Britain has condemned Israel's plans for some 2,300 new settlement homes in the West Bank, in a Foreign Office statement that denounced the construction as illegal and detrimental to the peace process.
A statement by Minister for the Middle East Hugh Robertson published Friday said Britain believes that Israel's settlements are "illegal under international law, undermine trust and threaten the viability of the two-state solution."
The Conservative politician warned that the move could hinder the peace talks between Israel and the Palestinians, which the British finds unacceptable.
"Nothing must detract from international efforts to secure a lasting, just and final settlement to the conflict," he said.
The approval of the construction tenders was confirmed last Wednesday by Guy Inbar, a spokesman for the Defense Ministry unit responsible for civilian affairs in the Palestinian territories. He said a ministry committee had furthered existing plans for 2,269 homes at a February meeting.
Lior Amihai of the leftist Peace Now organization noted that the decisions have yet to be officially published.
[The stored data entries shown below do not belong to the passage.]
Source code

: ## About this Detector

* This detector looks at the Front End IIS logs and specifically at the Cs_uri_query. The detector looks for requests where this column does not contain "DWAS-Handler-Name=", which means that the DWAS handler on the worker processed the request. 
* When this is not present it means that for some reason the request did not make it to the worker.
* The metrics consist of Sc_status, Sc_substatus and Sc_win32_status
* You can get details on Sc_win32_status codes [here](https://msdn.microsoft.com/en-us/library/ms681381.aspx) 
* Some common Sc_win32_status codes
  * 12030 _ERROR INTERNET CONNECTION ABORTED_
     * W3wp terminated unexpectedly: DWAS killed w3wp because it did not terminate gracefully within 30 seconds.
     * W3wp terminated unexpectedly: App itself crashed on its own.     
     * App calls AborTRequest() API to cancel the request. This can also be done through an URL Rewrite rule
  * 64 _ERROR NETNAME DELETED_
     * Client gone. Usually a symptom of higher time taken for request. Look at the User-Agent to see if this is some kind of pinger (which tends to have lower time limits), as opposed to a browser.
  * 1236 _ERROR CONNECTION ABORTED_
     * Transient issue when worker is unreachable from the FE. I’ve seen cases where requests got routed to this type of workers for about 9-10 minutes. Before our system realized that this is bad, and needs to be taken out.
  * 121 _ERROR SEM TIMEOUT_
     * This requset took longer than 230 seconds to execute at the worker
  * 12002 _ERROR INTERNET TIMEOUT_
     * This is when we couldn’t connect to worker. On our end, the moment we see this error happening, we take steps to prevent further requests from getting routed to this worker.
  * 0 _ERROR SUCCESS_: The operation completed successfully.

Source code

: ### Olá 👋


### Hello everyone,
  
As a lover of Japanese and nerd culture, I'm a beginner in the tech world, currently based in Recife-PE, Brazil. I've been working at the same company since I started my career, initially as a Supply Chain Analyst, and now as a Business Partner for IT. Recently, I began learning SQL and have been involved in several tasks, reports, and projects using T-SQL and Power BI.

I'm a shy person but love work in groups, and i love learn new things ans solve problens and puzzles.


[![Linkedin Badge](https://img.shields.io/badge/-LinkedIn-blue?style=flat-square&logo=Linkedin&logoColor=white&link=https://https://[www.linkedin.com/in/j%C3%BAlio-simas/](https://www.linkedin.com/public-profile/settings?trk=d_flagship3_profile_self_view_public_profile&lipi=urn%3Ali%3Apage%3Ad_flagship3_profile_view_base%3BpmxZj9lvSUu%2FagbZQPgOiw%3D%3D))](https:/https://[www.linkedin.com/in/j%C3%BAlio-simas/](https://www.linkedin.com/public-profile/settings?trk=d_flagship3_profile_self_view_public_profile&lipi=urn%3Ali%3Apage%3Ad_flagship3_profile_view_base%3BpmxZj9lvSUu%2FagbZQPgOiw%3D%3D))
He also told AFP that while the February committee was not the final stage of the planning process for the units, the decision to move them forward was extremely meaningful.
Last week, the Royal Institute of British Architects (RIBA) called on the International Union of Architects (UIA) to exclude the Israeli Association of United Architects over its refusal to oppose settlement construction in the West Bank.
The motion, passed after a council debate on Wednesday, said that "since the Israeli Association of United Architects (IAUA) has paid no regard to the UIA resolution 13 of 2005 and 2009, the RIBA calls on the UIA, as the international guardian of professional and ethical standards in our profession, to suspend the membership of the Israeli Association of United Architects, until it acts to resist these illegal projects, and observes international law, and the UIA Accords and Resolution 13."